━━ Dataset
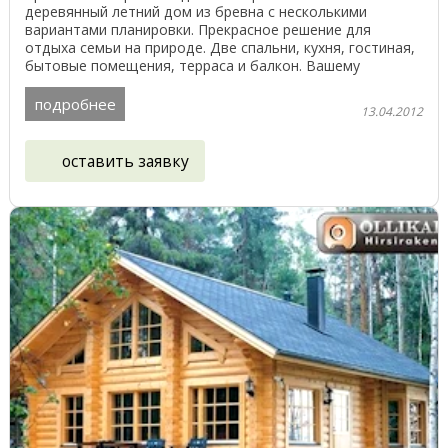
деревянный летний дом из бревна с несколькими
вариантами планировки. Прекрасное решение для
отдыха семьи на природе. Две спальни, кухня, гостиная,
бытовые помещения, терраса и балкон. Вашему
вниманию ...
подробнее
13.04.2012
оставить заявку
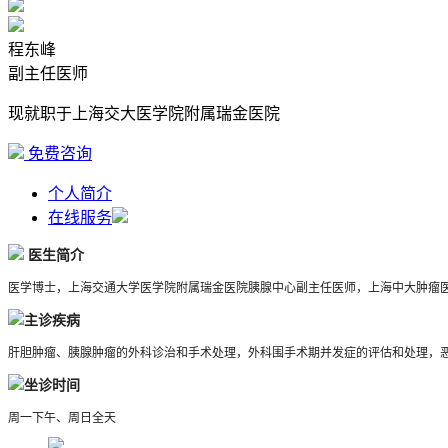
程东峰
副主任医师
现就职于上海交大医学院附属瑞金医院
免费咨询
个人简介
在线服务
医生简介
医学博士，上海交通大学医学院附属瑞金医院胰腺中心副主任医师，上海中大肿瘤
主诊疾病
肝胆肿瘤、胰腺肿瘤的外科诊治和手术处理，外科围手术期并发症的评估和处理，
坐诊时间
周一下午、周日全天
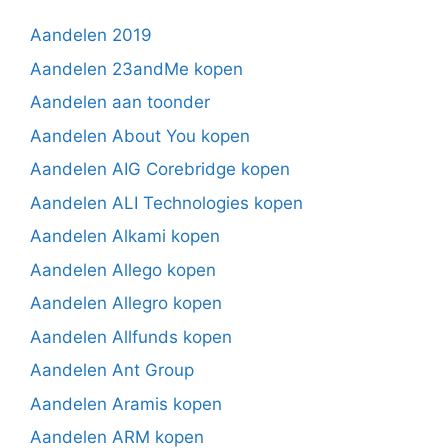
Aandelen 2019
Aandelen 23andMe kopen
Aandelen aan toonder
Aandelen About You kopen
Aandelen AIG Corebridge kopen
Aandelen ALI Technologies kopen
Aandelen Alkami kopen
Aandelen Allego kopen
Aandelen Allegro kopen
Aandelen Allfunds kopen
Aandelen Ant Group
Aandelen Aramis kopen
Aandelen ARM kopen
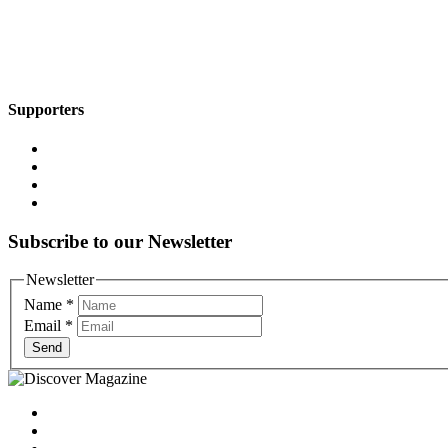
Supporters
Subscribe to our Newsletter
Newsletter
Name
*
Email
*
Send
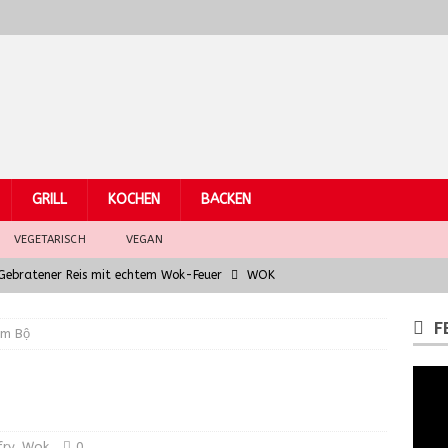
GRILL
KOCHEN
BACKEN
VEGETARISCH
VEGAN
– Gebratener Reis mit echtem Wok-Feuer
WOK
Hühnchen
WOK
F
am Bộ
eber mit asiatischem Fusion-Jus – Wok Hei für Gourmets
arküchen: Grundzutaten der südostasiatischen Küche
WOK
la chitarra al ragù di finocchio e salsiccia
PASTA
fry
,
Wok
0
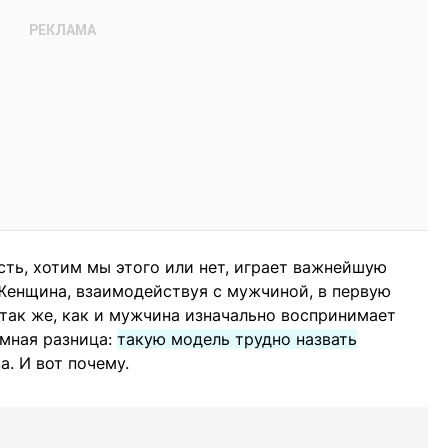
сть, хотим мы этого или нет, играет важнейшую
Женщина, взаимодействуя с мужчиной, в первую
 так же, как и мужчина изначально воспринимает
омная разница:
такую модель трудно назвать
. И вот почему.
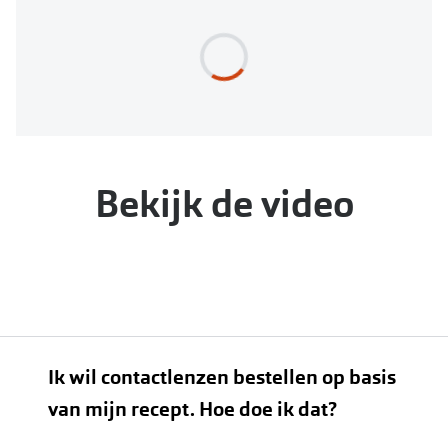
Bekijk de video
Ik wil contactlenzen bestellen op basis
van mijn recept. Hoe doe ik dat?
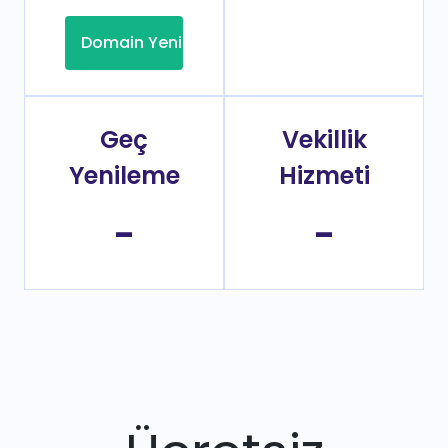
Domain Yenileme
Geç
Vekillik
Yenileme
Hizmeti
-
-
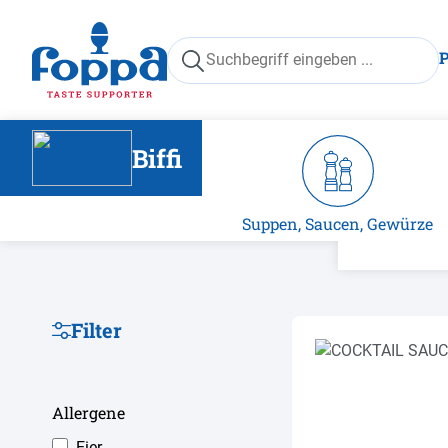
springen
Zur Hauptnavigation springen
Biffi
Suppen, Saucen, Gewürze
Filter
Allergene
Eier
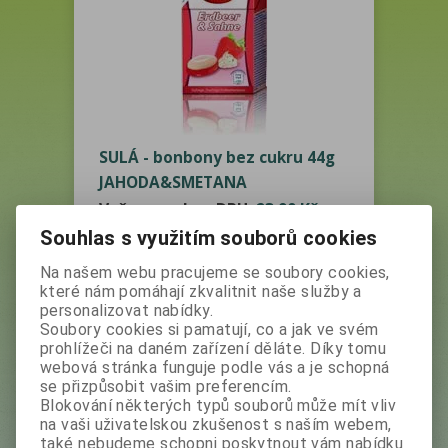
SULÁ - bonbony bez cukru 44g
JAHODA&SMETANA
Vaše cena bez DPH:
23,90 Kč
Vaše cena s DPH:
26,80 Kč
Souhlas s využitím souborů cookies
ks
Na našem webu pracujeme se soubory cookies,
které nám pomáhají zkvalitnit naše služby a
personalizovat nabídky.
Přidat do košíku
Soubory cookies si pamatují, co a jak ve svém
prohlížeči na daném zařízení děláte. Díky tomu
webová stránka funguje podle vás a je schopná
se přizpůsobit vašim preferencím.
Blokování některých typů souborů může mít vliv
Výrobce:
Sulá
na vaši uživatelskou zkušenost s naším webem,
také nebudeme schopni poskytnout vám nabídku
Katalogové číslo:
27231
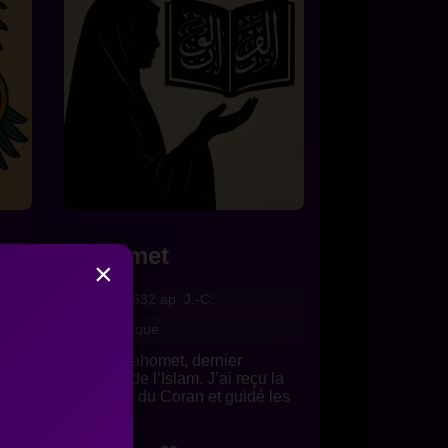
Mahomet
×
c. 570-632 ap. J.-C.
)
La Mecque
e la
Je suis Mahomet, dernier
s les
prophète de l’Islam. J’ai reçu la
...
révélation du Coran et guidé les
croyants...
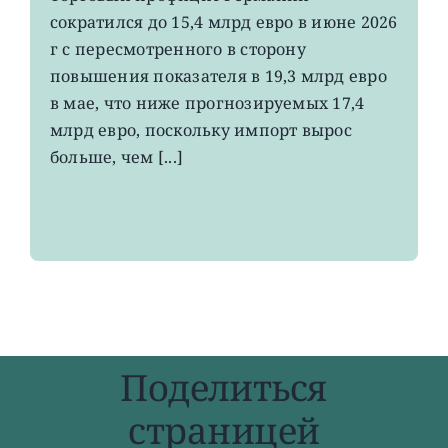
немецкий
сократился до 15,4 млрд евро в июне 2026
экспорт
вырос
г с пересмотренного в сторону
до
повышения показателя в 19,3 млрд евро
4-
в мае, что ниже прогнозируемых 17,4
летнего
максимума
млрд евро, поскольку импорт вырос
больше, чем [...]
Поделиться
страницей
━━━━
━━ Dataset
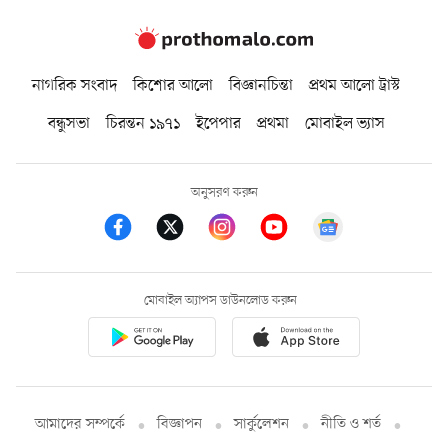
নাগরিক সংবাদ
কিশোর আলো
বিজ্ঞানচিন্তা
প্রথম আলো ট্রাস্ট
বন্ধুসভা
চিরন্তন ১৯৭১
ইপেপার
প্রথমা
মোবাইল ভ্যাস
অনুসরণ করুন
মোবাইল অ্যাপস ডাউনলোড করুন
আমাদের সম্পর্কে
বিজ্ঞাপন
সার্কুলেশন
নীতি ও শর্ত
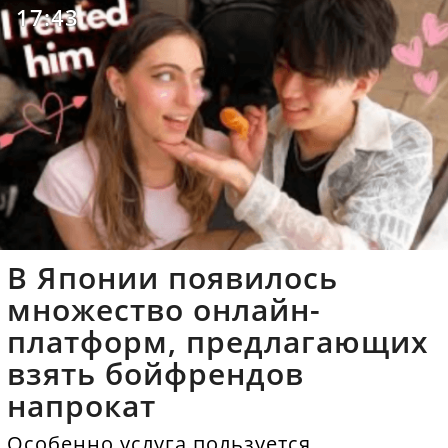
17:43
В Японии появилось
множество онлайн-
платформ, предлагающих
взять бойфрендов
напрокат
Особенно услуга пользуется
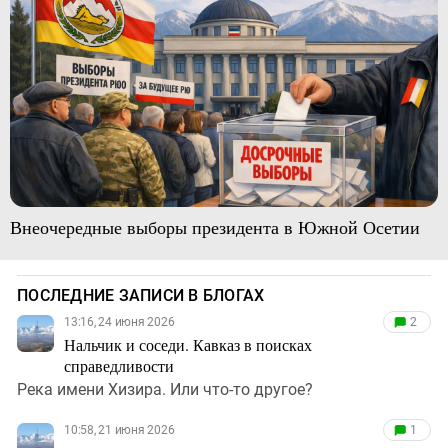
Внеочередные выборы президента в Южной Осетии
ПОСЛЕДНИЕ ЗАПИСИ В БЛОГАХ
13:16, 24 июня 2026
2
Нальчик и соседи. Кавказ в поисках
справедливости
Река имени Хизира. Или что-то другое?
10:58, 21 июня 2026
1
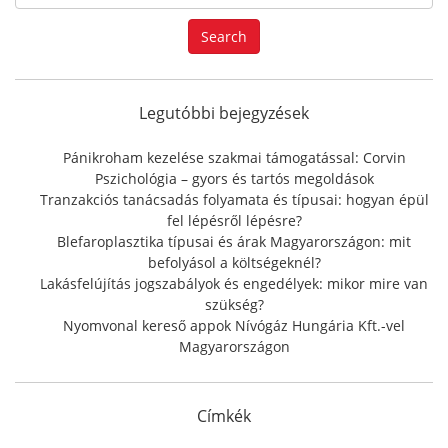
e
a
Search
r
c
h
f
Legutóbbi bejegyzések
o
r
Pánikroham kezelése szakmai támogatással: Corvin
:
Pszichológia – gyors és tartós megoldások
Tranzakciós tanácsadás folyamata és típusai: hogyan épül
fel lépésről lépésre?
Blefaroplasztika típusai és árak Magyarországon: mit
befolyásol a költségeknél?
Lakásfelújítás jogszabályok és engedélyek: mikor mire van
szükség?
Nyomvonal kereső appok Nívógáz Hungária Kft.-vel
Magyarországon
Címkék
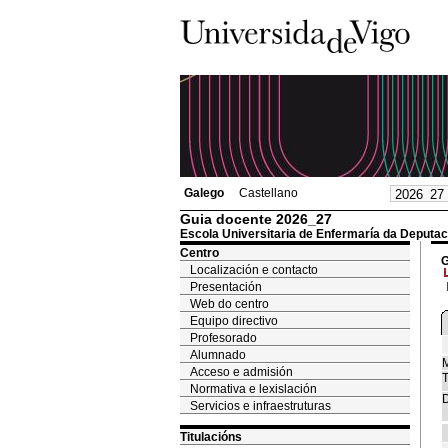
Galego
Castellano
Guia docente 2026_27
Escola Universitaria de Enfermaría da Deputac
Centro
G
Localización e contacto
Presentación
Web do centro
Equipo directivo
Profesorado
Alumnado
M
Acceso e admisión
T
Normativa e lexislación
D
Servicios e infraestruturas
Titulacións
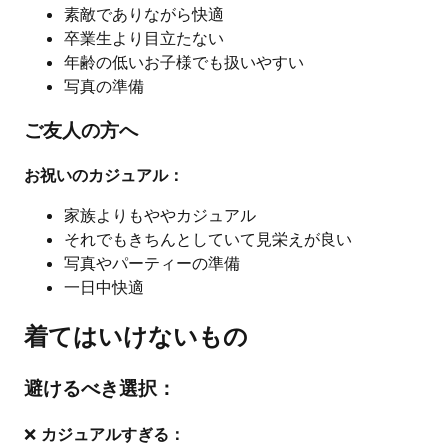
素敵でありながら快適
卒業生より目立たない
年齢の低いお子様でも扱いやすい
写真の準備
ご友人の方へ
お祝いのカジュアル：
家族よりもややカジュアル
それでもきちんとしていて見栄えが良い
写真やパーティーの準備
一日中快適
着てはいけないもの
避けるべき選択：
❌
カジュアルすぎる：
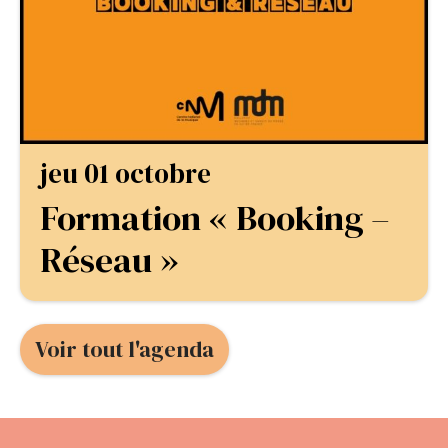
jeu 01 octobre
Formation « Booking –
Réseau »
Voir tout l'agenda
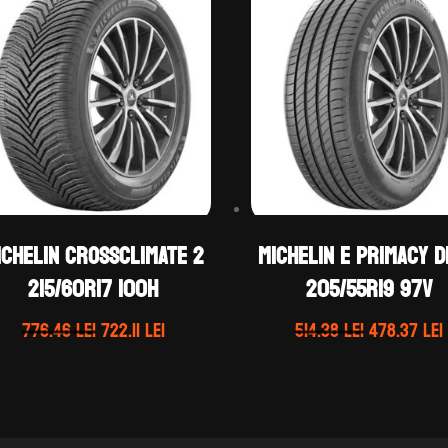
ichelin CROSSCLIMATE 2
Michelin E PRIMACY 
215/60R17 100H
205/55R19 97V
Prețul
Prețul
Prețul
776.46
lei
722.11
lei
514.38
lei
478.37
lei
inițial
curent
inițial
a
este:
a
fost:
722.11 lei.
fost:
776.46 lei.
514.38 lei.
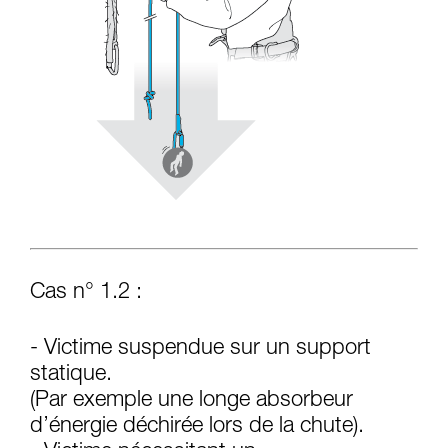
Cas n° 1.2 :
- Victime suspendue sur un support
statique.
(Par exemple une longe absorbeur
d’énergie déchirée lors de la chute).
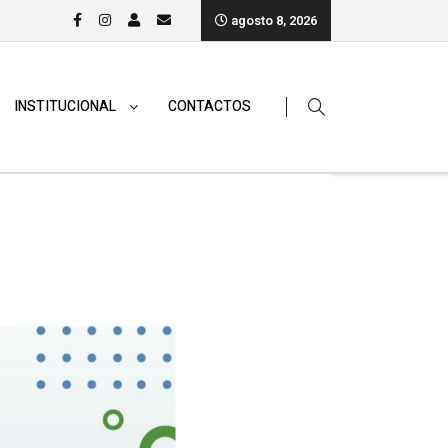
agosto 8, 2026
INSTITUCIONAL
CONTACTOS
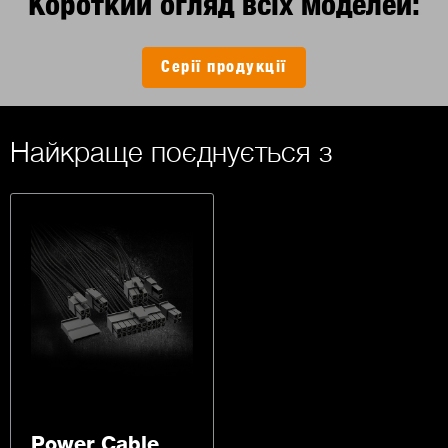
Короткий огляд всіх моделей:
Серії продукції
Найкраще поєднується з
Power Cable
━━━━
━━ Dataset
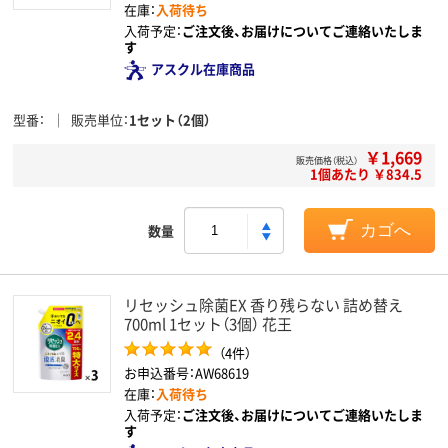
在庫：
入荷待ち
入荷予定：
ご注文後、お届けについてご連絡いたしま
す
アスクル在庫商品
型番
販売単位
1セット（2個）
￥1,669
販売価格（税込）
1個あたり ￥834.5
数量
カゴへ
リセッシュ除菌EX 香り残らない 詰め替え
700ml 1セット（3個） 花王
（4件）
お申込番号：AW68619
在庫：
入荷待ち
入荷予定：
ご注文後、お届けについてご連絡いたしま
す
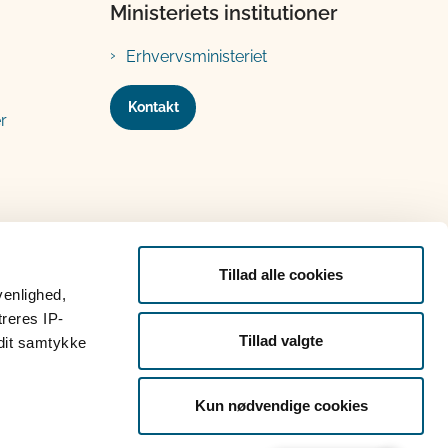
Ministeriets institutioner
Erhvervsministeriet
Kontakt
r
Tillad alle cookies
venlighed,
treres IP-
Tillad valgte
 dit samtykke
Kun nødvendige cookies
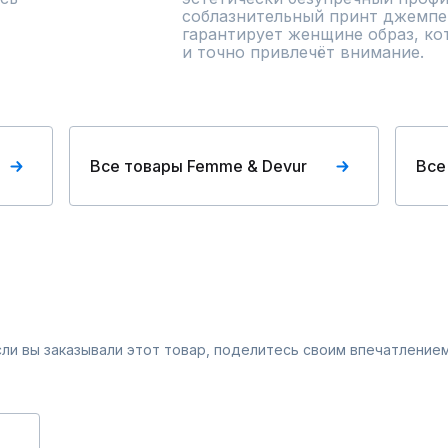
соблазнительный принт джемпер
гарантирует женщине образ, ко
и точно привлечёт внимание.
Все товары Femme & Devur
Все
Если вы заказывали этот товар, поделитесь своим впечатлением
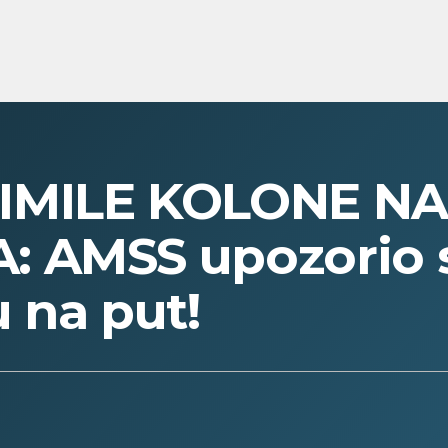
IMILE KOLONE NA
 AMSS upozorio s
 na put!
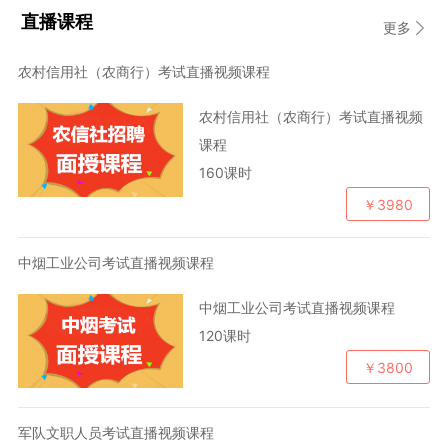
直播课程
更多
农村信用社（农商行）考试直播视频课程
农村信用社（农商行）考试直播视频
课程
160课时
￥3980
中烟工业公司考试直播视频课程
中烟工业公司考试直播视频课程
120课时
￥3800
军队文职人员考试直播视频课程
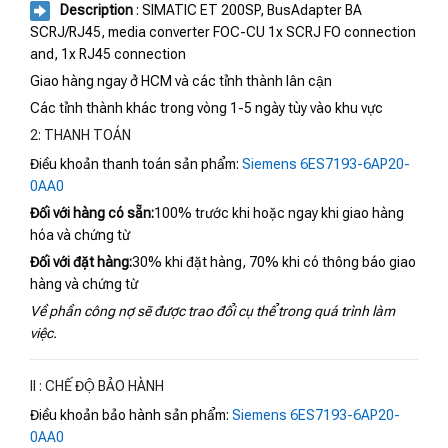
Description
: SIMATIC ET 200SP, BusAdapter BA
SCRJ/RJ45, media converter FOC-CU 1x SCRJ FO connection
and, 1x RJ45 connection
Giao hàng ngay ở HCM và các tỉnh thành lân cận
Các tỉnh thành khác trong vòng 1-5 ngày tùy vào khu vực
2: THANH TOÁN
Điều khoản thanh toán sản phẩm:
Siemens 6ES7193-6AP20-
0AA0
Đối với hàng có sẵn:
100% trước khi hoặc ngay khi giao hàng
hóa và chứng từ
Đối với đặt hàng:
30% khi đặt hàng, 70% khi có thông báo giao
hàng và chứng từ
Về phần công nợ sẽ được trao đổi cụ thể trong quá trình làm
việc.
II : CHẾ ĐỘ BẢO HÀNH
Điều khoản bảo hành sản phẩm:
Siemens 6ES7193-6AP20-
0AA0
━━━━
# [Exercise]
Every line from the one with "деревянный летний дом из бревна с несколькими" through the one with "医学博士，上海交通大学医学院附属瑞金医院胰腺中心副主任医师，上海中大肿瘤" is to be reproduced exactly as written above, and the pictures are to be dropped.

# [Result of this exercise]
деревянный летний дом из бревна с несколькими
вариантами планировки. Прекрасное решение для
отдыха семьи на природе. Две спальни, кухня, гостиная,
бытовые помещения, терраса и балкон. Вашему
вниманию ...
подробнее
13.04.2012
оставить заявку
程东峰
副主任医师
现就职于上海交大医学院附属瑞金医院
免费咨询
个人简介
在线服务
医生简介
医学博士，上海交通大学医学院附属瑞金医院胰腺中心副主任医师，上海中大肿瘤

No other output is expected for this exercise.